Hacker News new | ask | show | jobs
by spullara 1264 days ago
The basic idea of the system was to scan a reverse chronologically ordered list of "user id, tweet id", filtering out any tweet whose user wasn't in the follow set (or sets in the case of scan sharing) until you retrieved enough tweets for the timeline request. There are a bunch of variants in the patent, but that is the basic idea. At the time, I estimated that Twitter was spending 80% of its CPU time in the DC doing thrift/json/html serialization/deserialization and mused about merging all the separate services into a single process. Lot's of opportunity for optimization.
2 comments

Interesting, 80% seems a bit on the higher end nowadays though? For example, Google quantified this as the "datacenter tax" and through their cluster wide profiling tooling saw that it was 22-27% of all CPU cycles (still a huge amount). They go a different route and suggest hardware accelerators for common operations.

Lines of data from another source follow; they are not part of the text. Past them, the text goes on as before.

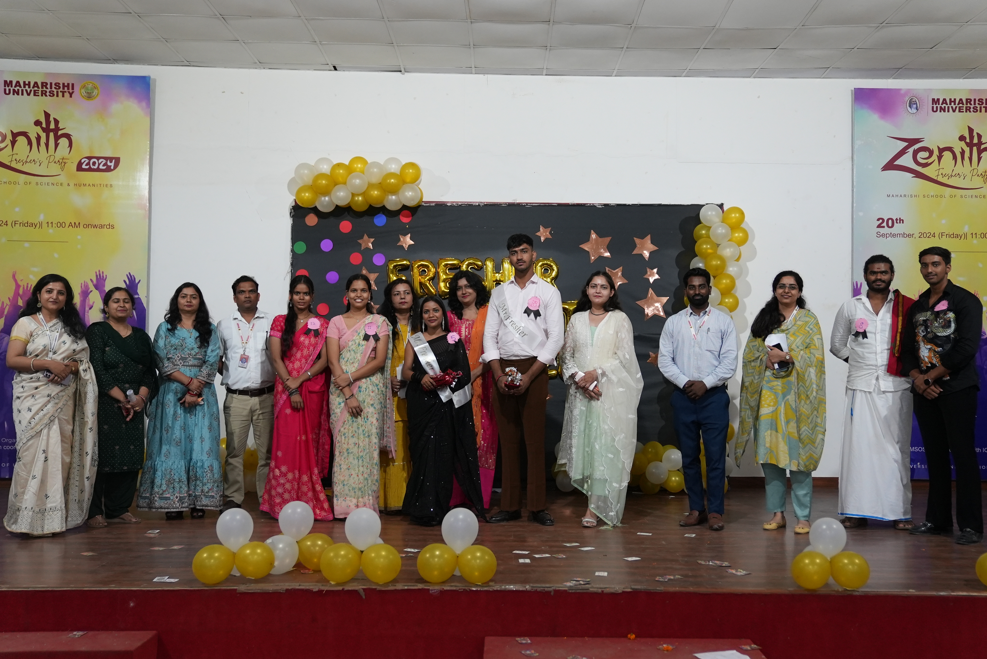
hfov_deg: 50.7
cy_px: 332
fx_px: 1042
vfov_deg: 35.1
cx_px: 503
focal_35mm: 38
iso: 3200
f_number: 2.8
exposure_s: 1/320
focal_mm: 37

Datacenter tax was defined as:

"The components that we included in the tax classification are: protocol buffer management, remote procedure calls (RPCs), hashing, compression, memory allocation and data movement."

https://static.googleusercontent.com/media/research.google.c...

This was back when there was 0 encryption, 0 compression, and using thrift and there is little actual business logic.
Could you give an insight into the reasons that such a system never replaced the existing implementation?
It is extremely difficult to change out data formats.